The 1907 Hague Regulations on Land Warfare and the 1949 Geneva Conventions together with the 1977 Protocols to the latter sought to tighten the bans against targeting civilians. But while the sheer absolute scale of deaths from the deliberate targeting of civilians may have been reduced (raising expectations that war might be tamed), perversely the frequency and the brutality of massacres seemed to mushroom in the second half of the 20th century, putting the lie to the hopes of many. Then too, the generals and admirals touted the ever-increasing accuracy of “precision” munitions that reduced “collateral damage” and thus the total civilian casualties from battle.

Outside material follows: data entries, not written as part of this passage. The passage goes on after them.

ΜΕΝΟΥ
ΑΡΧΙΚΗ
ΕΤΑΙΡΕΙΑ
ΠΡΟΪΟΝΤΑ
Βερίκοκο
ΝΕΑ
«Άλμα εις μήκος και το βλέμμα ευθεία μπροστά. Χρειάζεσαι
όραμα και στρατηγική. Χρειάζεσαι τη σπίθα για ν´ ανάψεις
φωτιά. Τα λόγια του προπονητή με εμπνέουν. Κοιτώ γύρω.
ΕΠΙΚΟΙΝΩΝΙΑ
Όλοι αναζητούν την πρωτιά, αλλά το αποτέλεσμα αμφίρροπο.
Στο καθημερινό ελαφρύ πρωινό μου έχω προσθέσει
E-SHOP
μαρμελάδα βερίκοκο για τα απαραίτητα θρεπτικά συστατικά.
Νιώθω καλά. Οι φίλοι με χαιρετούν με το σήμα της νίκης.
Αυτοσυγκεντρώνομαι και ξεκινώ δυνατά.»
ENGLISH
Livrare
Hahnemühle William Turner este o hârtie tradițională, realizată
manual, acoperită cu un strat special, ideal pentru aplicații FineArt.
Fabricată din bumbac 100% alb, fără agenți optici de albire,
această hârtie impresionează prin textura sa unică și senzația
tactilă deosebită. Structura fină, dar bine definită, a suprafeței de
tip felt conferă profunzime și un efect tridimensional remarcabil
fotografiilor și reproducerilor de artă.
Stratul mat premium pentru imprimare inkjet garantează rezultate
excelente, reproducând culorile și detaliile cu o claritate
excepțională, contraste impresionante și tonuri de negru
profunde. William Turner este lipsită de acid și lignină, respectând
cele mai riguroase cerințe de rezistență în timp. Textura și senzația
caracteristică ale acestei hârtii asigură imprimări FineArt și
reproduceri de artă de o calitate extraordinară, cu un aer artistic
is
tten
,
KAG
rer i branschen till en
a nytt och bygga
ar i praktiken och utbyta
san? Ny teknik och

Nonetheless, in the month preceding the Israeli assault on Gaza that began eleven days ago, both sides disregarded prohibitions on deliberate targeting of civilians. Israel claims that it has the right to defend itself by any and all means, a right written into the UN Charter and one, they assert, was endorsed last summer by president-elect Obama during his visit to Israel. But the “right” of self-defense via armed conflict is not an absolute right; it is limited by the possibility that one party or the other has the ability to alter the context of a dispute by unilateral action. In Gaza, Israel, as the stronger contender, could change the context to favor an immediate ceasefire (and thus end its deliberate targeting of civilian areas) by withdrawing land forces from Gaza. In return, Hamas would stop firing rockets from Gaza into Israel and the UN would deploy a new peacekeeping force to monitor the border between Egypt and Gaza to preclude Hamas from re-arming.
Beyond the immediate crisis, the whole idea that wars can be fought without targeting civilian areas is outmoded. In 1863, 1907, 1945, and in some parts of the world today there were (and still are) large areas that are relatively uninhabited by humans and thus unlikely to be fought over. But the explosive growth of urban development in much of the developed and developing world renders inoperable – prima facie – the original basis on which commanders could weigh the possibility and accept as a necessity of war an extensive (bordering on disproportionate) level of civilian casualties while attacking an otherwise legitimate military target in the same locale. With 1.5 million souls packed into 144 square miles, Gaza is one of the most densely populated areas on the planet, and military “installations” have in many cases become surrounded by the press of civilian development.
In short, armies must both give up the “right” to target urban areas and abide by the complementary rule that prohibits combatants from using civilians and civilian areas as shields to ward off attacks on what would otherwise be legitimate military targets.